# [Your goal]
Please count the lines in the records below that include the word "different" and report only the total.

# [Data]
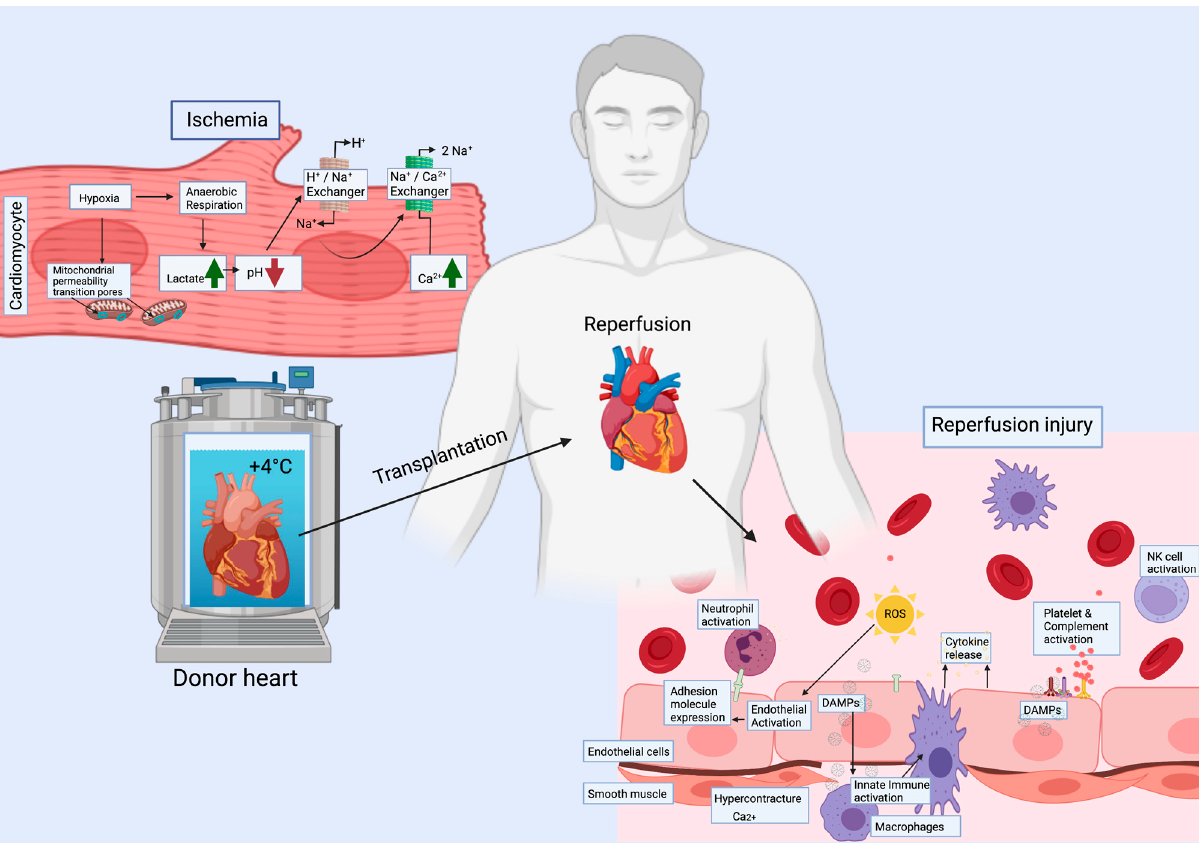
Figure 1. Ischemia and reperfusion induce many cellular changes. During ischemia, all cell types are hypoxic and shift to anaerobic metabolism accompanied with a decrease in pH. As a consequence, the level of Ca 2+ increases. During reperfusion, release of ROS and DAMPs will lead to immune activation with cytokine release, expression of adhesion molecules in endothelial cells and to recruitment of immune cells, as well as platelet and complement activation. The metabolic switch to aerobic accompanied by high intracellular Ca 2+ may cause hypercontracture of the cardiac muscle. ROS = reactive oxygen species, DAMPs = damage associated molecular patterns.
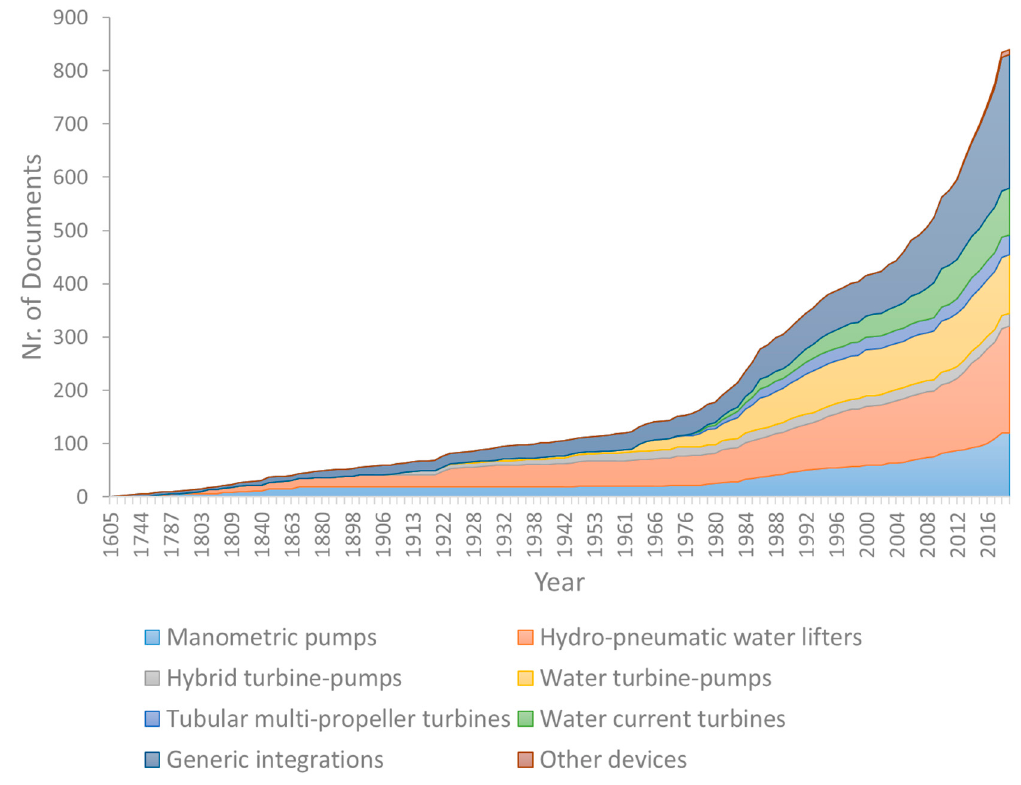
Figure 11. Cumulative number of selected documents published over time. The different colored areas depict the running total of documents produced per category of technology per year.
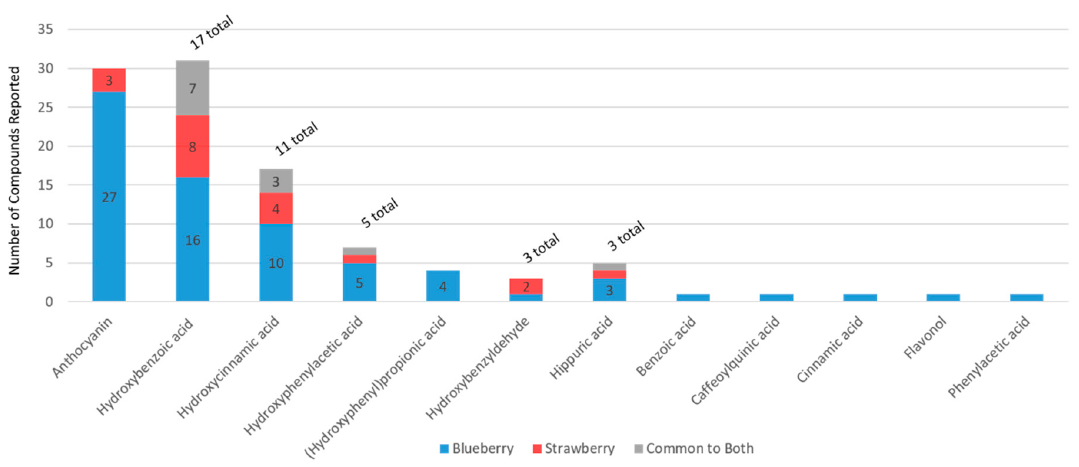
Figure 5. Number of human metabolites reported in intervention studies feeding blueberry or strawberry.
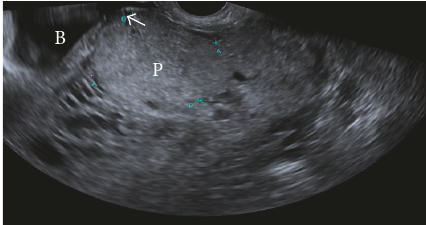
Figure 1: Retained placental tissue (P), 55 mm in diameter. Mini- mal myometrium noted between bladder (B) and placental tissue (arrowed).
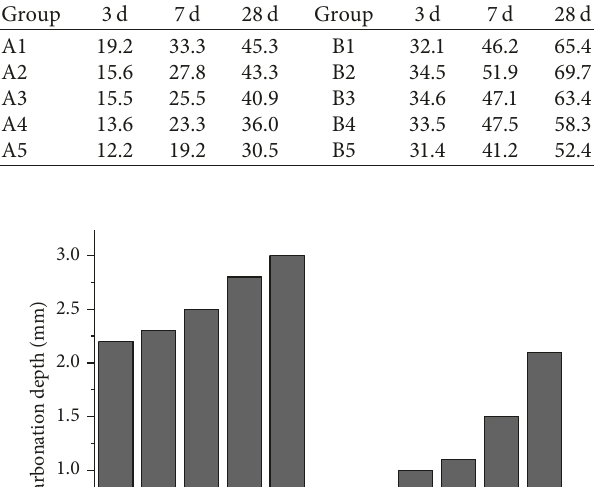
Figure 1: Slumps of concrete. Table 5: Compressive strength at different ages of concrete (MPa). Group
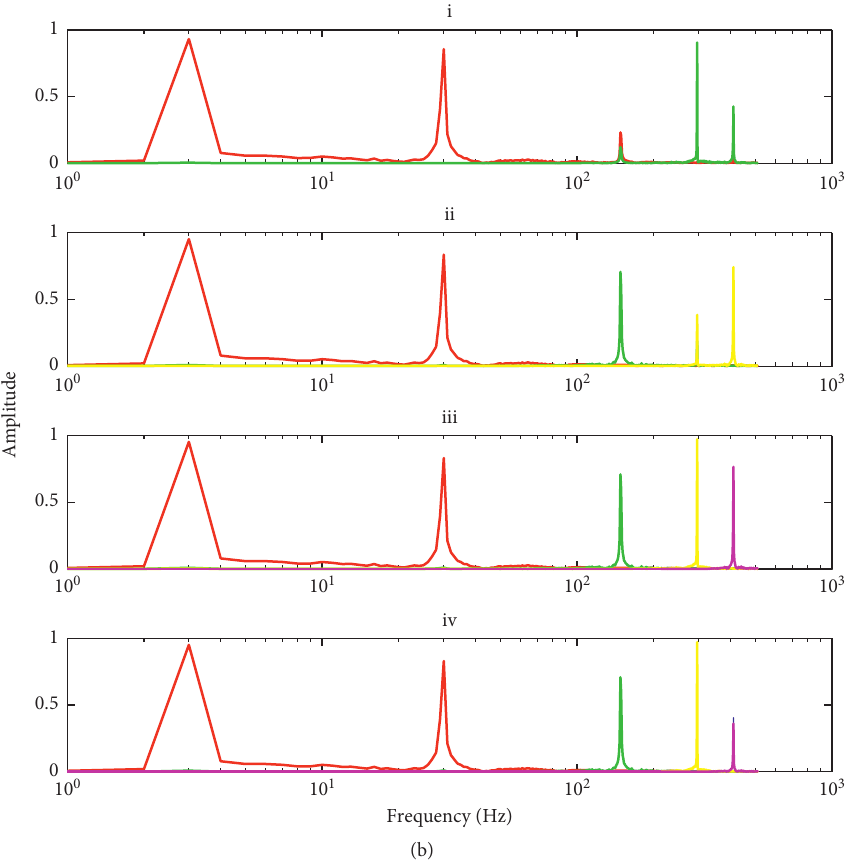
Figure 1: VMD decomposition results under different parameters. (a) α � 1000 with (i) K � 2, (ii) K � 3, (iii) K � 4, and (iv) K � 5. (b) α � 500 with (i) K � 2, (ii) K � 3, (iii) K � 4, and (iv) K �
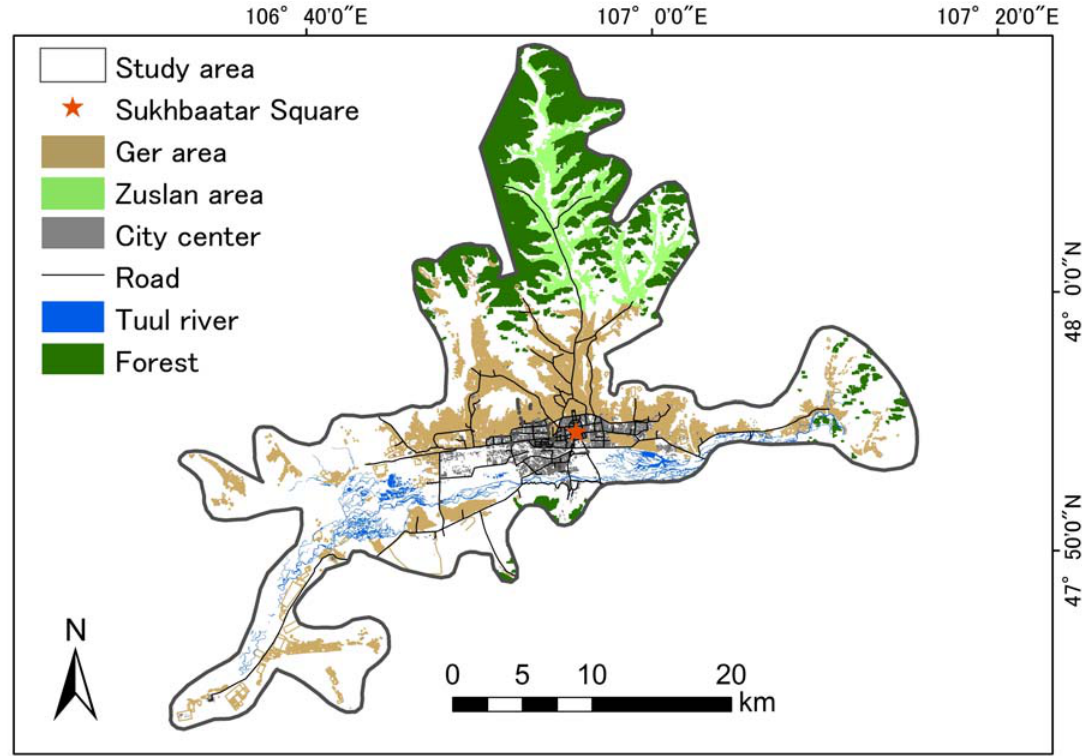
Figure 2. Overview of the study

# [Solution for this task]
3